- **What this task involves**:
In the listing below, swap every "Heizstufen" for "Leistungsstufen" and return all lines with nothing else altered.

(Dataset entries)
• • • • •
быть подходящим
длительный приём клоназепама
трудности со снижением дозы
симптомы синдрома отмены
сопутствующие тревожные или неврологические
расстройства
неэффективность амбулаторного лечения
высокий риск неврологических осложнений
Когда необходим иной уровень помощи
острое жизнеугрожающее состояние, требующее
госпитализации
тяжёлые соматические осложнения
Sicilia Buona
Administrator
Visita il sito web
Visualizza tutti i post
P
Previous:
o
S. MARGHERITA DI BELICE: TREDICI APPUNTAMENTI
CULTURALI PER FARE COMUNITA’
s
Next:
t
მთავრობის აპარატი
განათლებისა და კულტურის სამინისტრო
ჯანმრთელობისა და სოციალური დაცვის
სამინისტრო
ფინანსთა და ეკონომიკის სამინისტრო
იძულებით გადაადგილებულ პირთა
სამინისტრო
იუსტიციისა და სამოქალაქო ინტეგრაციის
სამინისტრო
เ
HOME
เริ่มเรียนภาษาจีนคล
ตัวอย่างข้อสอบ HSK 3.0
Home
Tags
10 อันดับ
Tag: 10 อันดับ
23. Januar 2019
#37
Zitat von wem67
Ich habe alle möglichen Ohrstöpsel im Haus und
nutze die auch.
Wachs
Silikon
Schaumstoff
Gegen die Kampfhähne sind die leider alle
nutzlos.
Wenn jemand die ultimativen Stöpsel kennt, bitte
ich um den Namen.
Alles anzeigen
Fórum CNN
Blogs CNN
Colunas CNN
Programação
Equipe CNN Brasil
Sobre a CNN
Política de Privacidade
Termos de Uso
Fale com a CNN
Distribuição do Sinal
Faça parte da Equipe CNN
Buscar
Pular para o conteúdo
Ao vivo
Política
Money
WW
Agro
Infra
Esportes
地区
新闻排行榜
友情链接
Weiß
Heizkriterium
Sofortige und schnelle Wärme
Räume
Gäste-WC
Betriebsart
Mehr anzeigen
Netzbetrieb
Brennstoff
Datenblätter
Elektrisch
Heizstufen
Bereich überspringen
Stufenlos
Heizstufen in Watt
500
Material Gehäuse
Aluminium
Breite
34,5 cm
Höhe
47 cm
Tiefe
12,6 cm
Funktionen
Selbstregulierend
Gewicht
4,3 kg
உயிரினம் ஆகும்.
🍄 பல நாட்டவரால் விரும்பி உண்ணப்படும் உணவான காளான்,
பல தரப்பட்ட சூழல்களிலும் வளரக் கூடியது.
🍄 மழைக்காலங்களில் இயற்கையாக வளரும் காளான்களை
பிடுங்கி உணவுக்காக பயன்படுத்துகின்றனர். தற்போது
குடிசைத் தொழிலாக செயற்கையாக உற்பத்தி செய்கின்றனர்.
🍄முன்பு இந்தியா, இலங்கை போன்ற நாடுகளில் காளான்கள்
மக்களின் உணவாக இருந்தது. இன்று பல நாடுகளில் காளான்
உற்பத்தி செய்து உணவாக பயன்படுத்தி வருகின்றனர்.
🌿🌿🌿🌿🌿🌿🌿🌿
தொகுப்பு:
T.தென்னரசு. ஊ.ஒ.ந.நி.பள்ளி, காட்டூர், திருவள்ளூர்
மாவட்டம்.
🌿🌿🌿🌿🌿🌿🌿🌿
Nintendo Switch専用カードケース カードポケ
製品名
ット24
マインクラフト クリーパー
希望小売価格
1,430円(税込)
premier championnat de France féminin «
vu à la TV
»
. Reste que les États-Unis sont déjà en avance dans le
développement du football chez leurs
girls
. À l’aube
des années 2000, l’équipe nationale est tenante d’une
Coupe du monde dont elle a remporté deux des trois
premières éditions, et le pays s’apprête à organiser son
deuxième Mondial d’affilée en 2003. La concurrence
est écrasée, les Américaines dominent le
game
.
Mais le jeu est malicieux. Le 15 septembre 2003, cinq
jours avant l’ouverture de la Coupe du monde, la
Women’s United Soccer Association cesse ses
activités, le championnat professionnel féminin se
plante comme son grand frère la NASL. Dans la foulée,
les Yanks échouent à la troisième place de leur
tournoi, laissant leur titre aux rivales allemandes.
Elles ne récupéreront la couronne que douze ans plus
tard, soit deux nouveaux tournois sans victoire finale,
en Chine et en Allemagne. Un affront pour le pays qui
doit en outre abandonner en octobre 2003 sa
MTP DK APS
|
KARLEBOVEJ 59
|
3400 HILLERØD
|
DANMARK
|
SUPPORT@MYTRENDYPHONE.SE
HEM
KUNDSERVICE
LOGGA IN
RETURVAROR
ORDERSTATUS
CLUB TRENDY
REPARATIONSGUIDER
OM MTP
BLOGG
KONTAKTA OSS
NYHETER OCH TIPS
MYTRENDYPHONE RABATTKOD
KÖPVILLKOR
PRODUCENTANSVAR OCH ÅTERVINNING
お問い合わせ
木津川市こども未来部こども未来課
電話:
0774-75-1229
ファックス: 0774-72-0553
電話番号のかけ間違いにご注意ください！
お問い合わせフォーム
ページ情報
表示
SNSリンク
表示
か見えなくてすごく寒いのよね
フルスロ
• • • • •
- **Result of the task**:
быть подходящим
длительный приём клоназепама
трудности со снижением дозы
симптомы синдрома отмены
сопутствующие тревожные или неврологические
расстройства
неэффективность амбулаторного лечения
высокий риск неврологических осложнений
Когда необходим иной уровень помощи
острое жизнеугрожающее состояние, требующее
госпитализации
тяжёлые соматические осложнения
Sicilia Buona
Administrator
Visita il sito web
Visualizza tutti i post
P
Previous:
o
S. MARGHERITA DI BELICE: TREDICI APPUNTAMENTI
CULTURALI PER FARE COMUNITA’
s
Next:
t
მთავრობის აპარატი
განათლებისა და კულტურის სამინისტრო
ჯანმრთელობისა და სოციალური დაცვის
სამინისტრო
ფინანსთა და ეკონომიკის სამინისტრო
იძულებით გადაადგილებულ პირთა
სამინისტრო
იუსტიციისა და სამოქალაქო ინტეგრაციის
სამინისტრო
เ
HOME
เริ่มเรียนภาษาจีนคล
ตัวอย่างข้อสอบ HSK 3.0
Home
Tags
10 อันดับ
Tag: 10 อันดับ
23. Januar 2019
#37
Zitat von wem67
Ich habe alle möglichen Ohrstöpsel im Haus und
nutze die auch.
Wachs
Silikon
Schaumstoff
Gegen die Kampfhähne sind die leider alle
nutzlos.
Wenn jemand die ultimativen Stöpsel kennt, bitte
ich um den Namen.
Alles anzeigen
Fórum CNN
Blogs CNN
Colunas CNN
Programação
Equipe CNN Brasil
Sobre a CNN
Política de Privacidade
Termos de Uso
Fale com a CNN
Distribuição do Sinal
Faça parte da Equipe CNN
Buscar
Pular para o conteúdo
Ao vivo
Política
Money
WW
Agro
Infra
Esportes
地区
新闻排行榜
友情链接
Weiß
Heizkriterium
Sofortige und schnelle Wärme
Räume
Gäste-WC
Betriebsart
Mehr anzeigen
Netzbetrieb
Brennstoff
Datenblätter
Elektrisch
Leistungsstufen
Bereich überspringen
Stufenlos
Leistungsstufen in Watt
500
Material Gehäuse
Aluminium
Breite
34,5 cm
Höhe
47 cm
Tiefe
12,6 cm
Funktionen
Selbstregulierend
Gewicht
4,3 kg
உயிரினம் ஆகும்.
🍄 பல நாட்டவரால் விரும்பி உண்ணப்படும் உணவான காளான்,
பல தரப்பட்ட சூழல்களிலும் வளரக் கூடியது.
🍄 மழைக்காலங்களில் இயற்கையாக வளரும் காளான்களை
பிடுங்கி உணவுக்காக பயன்படுத்துகின்றனர். தற்போது
குடிசைத் தொழிலாக செயற்கையாக உற்பத்தி செய்கின்றனர்.
🍄முன்பு இந்தியா, இலங்கை போன்ற நாடுகளில் காளான்கள்
மக்களின் உணவாக இருந்தது. இன்று பல நாடுகளில் காளான்
உற்பத்தி செய்து உணவாக பயன்படுத்தி வருகின்றனர்.
🌿🌿🌿🌿🌿🌿🌿🌿
தொகுப்பு:
T.தென்னரசு. ஊ.ஒ.ந.நி.பள்ளி, காட்டூர், திருவள்ளூர்
மாவட்டம்.
🌿🌿🌿🌿🌿🌿🌿🌿
Nintendo Switch専用カードケース カードポケ
製品名
ット24
マインクラフト クリーパー
希望小売価格
1,430円(税込)
premier championnat de France féminin «
vu à la TV
»
. Reste que les États-Unis sont déjà en avance dans le
développement du football chez leurs
girls
. À l’aube
des années 2000, l’équipe nationale est tenante d’une
Coupe du monde dont elle a remporté deux des trois
premières éditions, et le pays s’apprête à organiser son
deuxième Mondial d’affilée en 2003. La concurrence
est écrasée, les Américaines dominent le
game
.
Mais le jeu est malicieux. Le 15 septembre 2003, cinq
jours avant l’ouverture de la Coupe du monde, la
Women’s United Soccer Association cesse ses
activités, le championnat professionnel féminin se
plante comme son grand frère la NASL. Dans la foulée,
les Yanks échouent à la troisième place de leur
tournoi, laissant leur titre aux rivales allemandes.
Elles ne récupéreront la couronne que douze ans plus
tard, soit deux nouveaux tournois sans victoire finale,
en Chine et en Allemagne. Un affront pour le pays qui
doit en outre abandonner en octobre 2003 sa
MTP DK APS
|
KARLEBOVEJ 59
|
3400 HILLERØD
|
DANMARK
|
SUPPORT@MYTRENDYPHONE.SE
HEM
KUNDSERVICE
LOGGA IN
RETURVAROR
ORDERSTATUS
CLUB TRENDY
REPARATIONSGUIDER
OM MTP
BLOGG
KONTAKTA OSS
NYHETER OCH TIPS
MYTRENDYPHONE RABATTKOD
KÖPVILLKOR
PRODUCENTANSVAR OCH ÅTERVINNING
お問い合わせ
木津川市こども未来部こども未来課
電話:
0774-75-1229
ファックス: 0774-72-0553
電話番号のかけ間違いにご注意ください！
お問い合わせフォーム
ページ情報
表示
SNSリンク
表示
か見えなくてすごく寒いのよね
フルスロ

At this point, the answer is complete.